Kreuzberg. Gibt es zum Thema Auto noch etwas zu sagen? Offenbar ja. Vergangenes Wochenende eröffnete die Neue Gesellschaft für Bildende Kunst (NGBK) im Museum Kreuzberg ihre Ausstellung „Schöne Autowelt“. Auf zwei Etagen geht es um die Folgen des Automobils. In der oberen mit dem Mittel der Fotografie, in der unteren mit Hilfe von Graphiken und Plastiken.

Den Weg in die obere Etage kann sich derjenige schenken, der Neues erfahren möchte. Dort werden Schwarzweißbilder aneinandergereiht, die langweilen, weil sie jeder zur Genüge kennt: Rad- und Fußwege, die durch parkende oder fahrende Autos blockiert sind, Bilder vom „Rettungseinsatz“ und „Unfall-Fotos“. Unter dem Titel „Überlebt“ werden Unfallopfer vorgestellt, die in nebenstehenden Texten zu Wort kommen. Nur an der Geschichte von dem 31jährigen Holger Seidler bleibt man hängen, weil man ahnt, daß in der „Schönen Autowelt“ die Menschheit nicht nur in die beiden Gruppen Opfer und Täter dividiert werden kann.
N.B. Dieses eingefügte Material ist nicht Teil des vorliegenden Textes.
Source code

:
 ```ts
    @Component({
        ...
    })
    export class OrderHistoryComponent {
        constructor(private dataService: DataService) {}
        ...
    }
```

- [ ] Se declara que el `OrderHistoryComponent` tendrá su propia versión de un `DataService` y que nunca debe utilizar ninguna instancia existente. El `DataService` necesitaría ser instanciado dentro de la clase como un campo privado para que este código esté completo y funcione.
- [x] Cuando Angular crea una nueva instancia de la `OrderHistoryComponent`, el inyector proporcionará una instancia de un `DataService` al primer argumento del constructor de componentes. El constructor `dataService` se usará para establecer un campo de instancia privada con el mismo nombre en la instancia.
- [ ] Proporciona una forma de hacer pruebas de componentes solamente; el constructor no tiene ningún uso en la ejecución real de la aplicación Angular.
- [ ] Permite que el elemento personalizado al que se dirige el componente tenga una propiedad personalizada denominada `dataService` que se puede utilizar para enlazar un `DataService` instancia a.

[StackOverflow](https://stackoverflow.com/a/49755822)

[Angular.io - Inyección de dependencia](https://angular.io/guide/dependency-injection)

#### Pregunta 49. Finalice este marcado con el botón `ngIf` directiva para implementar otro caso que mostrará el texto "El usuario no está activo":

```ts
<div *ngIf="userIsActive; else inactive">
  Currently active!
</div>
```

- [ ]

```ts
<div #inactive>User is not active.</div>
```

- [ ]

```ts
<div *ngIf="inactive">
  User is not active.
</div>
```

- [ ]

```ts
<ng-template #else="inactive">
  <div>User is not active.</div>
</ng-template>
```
Ein Lastwagenfahrer nahm Seidler vor fünf Jahren die Vorfahrt. Seidler schleuderte mit seinem Wagen auf die Gegenfahrbahn. Ein Foto konfrontiert mit den Folgen: Seidler sitzt seit 1987 im Rollstuhl. Bis zu dem Unfall war der damals 26jährige selbst Autofahrer. Er verdiente sein Geld als Berufskraftfahrer bei der Berliner Stadtreinigung. Die Aussteller thematisieren den von der Autogesellschaft produzierten Widerspruch nicht, daß die „Schöne Autowelt“ aus einem Menschen Täter und Opfer zugleich macht. Eine einzige Fotografie paßt nicht in das Bild des stinkenden, Krach machenden, im Stau stehenden Automobils: „Wochenend und Sonnenschein“ von Gerd Pfeiffer. Die Reihe hintereinander fahrender, auf Hochglanz gebrachter Cabriolets aus den 60er Jahren verrät, daß es unter einer Bromsilberschicht, die das Auto nur als das Böse schlechthin abzubilden vermag, etwas Gutes geben muß.
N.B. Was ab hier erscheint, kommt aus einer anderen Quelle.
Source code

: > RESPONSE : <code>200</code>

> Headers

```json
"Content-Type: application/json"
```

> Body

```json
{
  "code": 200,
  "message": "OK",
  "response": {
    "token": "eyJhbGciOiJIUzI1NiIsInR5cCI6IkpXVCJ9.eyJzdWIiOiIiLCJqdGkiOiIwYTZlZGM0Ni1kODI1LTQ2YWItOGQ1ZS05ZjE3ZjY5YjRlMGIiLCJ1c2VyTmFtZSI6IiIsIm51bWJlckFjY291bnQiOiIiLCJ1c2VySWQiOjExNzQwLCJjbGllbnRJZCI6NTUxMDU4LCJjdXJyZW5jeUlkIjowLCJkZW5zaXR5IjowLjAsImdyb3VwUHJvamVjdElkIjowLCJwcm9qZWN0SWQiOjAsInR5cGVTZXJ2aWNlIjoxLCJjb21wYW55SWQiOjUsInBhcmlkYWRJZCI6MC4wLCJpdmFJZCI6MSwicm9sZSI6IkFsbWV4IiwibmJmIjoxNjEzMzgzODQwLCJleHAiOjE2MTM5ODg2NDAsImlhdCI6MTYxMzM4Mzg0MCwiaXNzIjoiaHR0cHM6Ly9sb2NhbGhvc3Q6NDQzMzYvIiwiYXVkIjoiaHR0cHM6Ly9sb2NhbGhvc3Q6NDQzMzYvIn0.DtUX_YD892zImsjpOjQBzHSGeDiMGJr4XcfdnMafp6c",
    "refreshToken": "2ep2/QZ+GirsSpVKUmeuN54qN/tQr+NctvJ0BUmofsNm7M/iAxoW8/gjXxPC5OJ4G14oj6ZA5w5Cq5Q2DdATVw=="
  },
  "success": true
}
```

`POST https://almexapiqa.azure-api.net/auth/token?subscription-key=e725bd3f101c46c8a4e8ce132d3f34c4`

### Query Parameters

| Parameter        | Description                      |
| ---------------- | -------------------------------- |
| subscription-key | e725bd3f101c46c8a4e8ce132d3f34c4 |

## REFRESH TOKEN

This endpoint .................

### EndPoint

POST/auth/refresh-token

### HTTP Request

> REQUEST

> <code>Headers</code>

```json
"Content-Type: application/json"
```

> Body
Was den Fotografen oben nicht gelingt, wird im unteren Stockwerk geleistet: die Oberfläche durchbrechen. Auspuffrohre quetschen sich durch eine Holzplatte, auf der der Bezirk Kreuzberg als Karte wiedergegeben ist. Auch wenn die Nachricht schlecht ist – die Rohre stellen in der jeweils von ihnen durchstoßenen Straße den Grad der Luftverschmutzung dar –, tut es gut, die Plastik anzusehen. Endlich kann man wahrnehmen, was sich sonst im Zahlendschungel von Grenzwerten und Mikrogramm so gut verstecken läßt.
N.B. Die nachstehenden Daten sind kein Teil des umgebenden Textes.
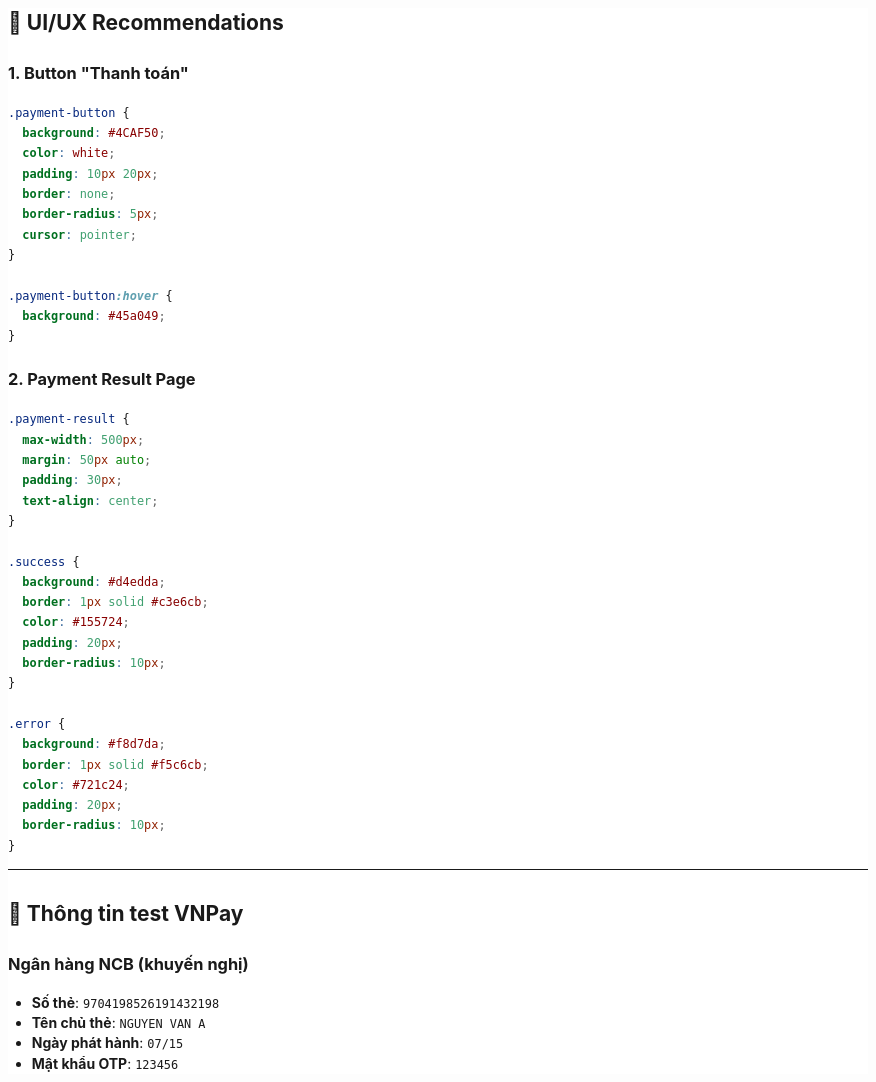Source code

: ## 🎨 UI/UX Recommendations

### 1. Button "Thanh toán"
```css
.payment-button {
  background: #4CAF50;
  color: white;
  padding: 10px 20px;
  border: none;
  border-radius: 5px;
  cursor: pointer;
}

.payment-button:hover {
  background: #45a049;
}
```

### 2. Payment Result Page
```css
.payment-result {
  max-width: 500px;
  margin: 50px auto;
  padding: 30px;
  text-align: center;
}

.success {
  background: #d4edda;
  border: 1px solid #c3e6cb;
  color: #155724;
  padding: 20px;
  border-radius: 10px;
}

.error {
  background: #f8d7da;
  border: 1px solid #f5c6cb;
  color: #721c24;
  padding: 20px;
  border-radius: 10px;
}
```

---

## 🔐 Thông tin test VNPay

### Ngân hàng NCB (khuyến nghị)
- **Số thẻ**: `9704198526191432198`
- **Tên chủ thẻ**: `NGUYEN VAN A`
- **Ngày phát hành**: `07/15`
- **Mật khẩu OTP**: `123456`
Dasselbe ist den Künstlern bei der Darstellung des Asphaltfraßes, der Unfallzahlen, des Lärms und der Verkehrsdichte gelungen. Im allgemeinen kennt man zwar die Folgen des Individualverkehrs, doch in der konkreten Veranschaulichung steckt die Dramatik – das Begreifen des Autowahns in Kreuzberg. Dirk Wildt

„Schöne Autowelt“, bis 15.1. 1993 im Kreuzbergmuseum, Adalbertstraße 95, außer Mo. täglich 14 bis 18 Uhr, Eintritt frei.